Il faudrait autant se servir de ses mains pour voir la nuit (sur la terre) que l’on se sert de ses yeux pour voir le jour (sur la terre). Faudrait-il autant se servir de ses mains pour voir le jour (dans le ciel) que l’on se sert de ses yeux pour voir la nuit (dans le ciel) ?
En fermant les bras, nous ne verrions de la nuit que ce que nous verrions du jour si nous fermions les yeux.
Sans le toucher, nous ne voyons de la nuit que ce que nous verrions du jour sans la vue.

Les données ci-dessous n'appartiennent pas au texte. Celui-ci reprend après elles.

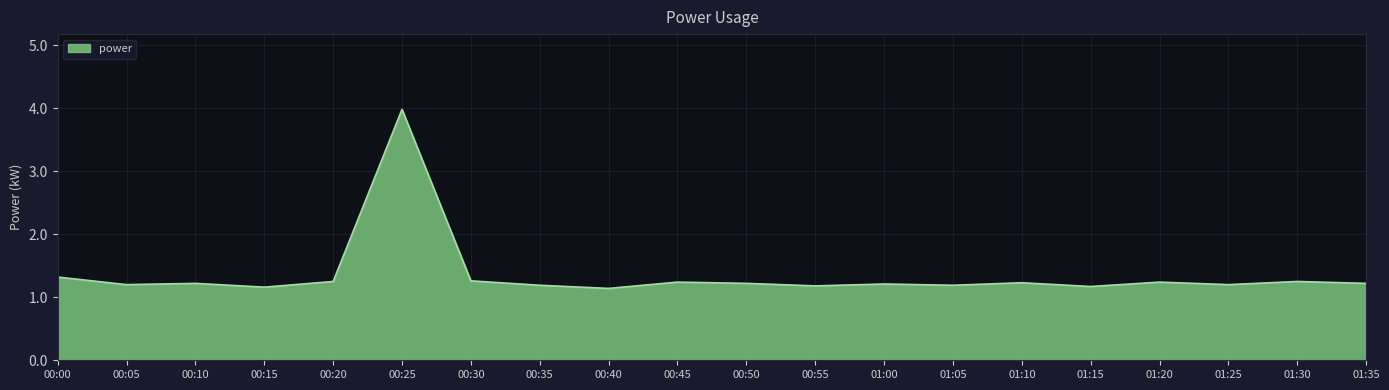

What is the difference between the maximum and minimum values?

2.8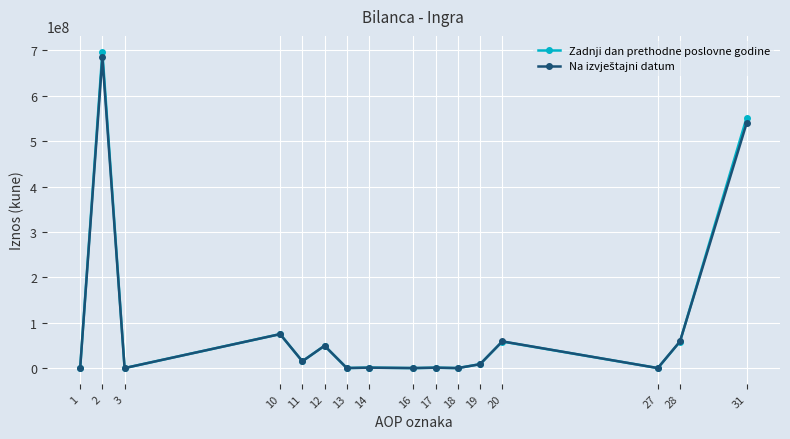

At which category does Zadnji dan prethodne poslovne godine reach its first local valley?

3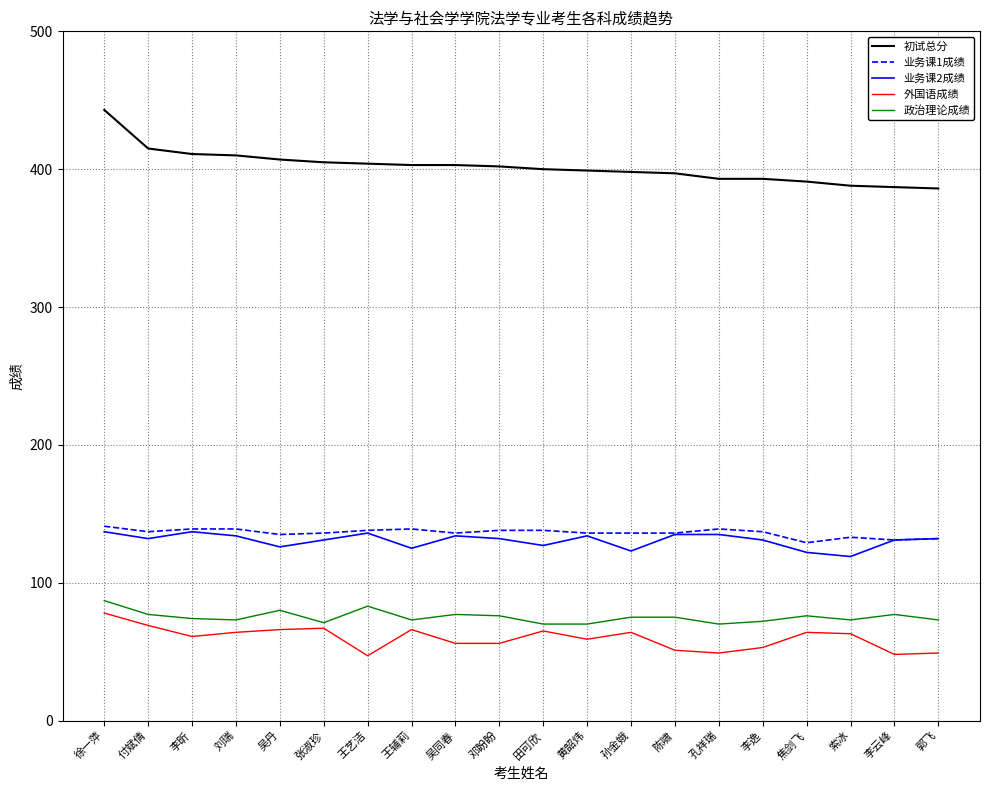

How many lines are shown in the chart?

5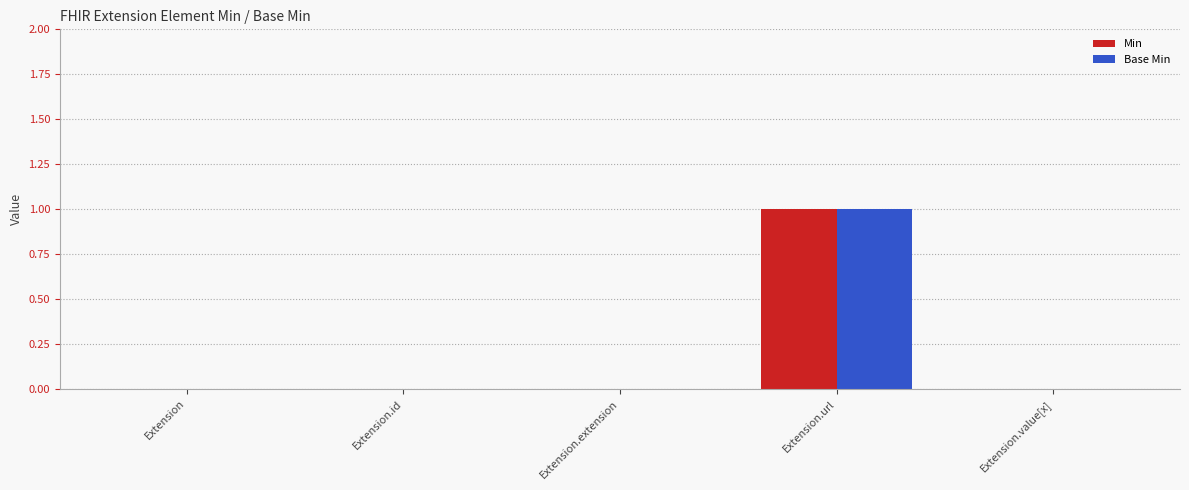

How many groups of bars are there?

5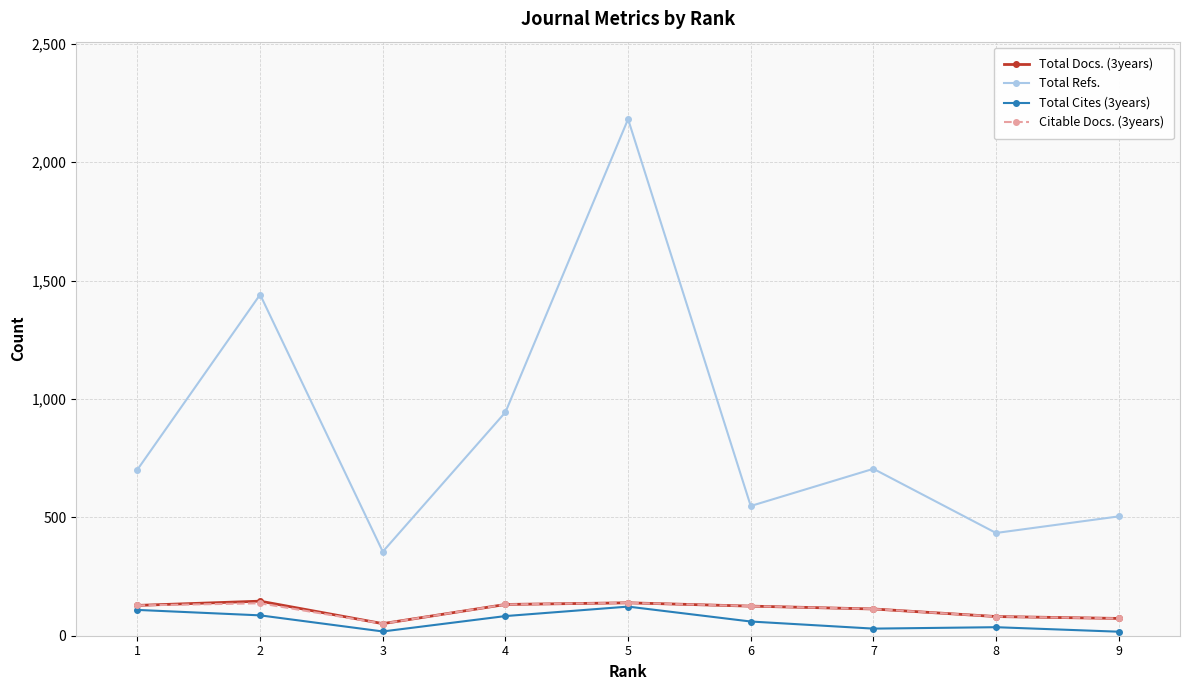

True or false: Total Refs. and Total Cites (3years) intersect in this chart.

False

En fermant les yeux le jour nous voyons la nuit, mais que faut-il faire la nuit pour voir le jour ? En fermant les yeux le jour nous voyons comme dans la nuit les yeux ouverts, comme si les yeux fermés la nuit on voyait comme les yeux ouverts dans le jour.
Sans les mains la nuit nous ne percevons rien, comme sans les yeux le jour nous ne voyons rien.
Le jour sans les yeux : la nuit.
Le jour avec les yeux : le jour.
La nuit sans les yeux : le jour.
La nuit avec les yeux : la nuit.
Pour découvrir la nuit comme nous avons découvert le jour, il faut nous servir de nos mains la nuit autant que nous nous sommes servi de nos yeux le jour.
La peinture de Jörg Langhans est comme la terre la nuit : elle nous restera une planète inconnue tant que nous n’aurons pas ouvert les mains, comme la terre le jour nous serait restée inconnue si nous n’avions pas ouvert les yeux.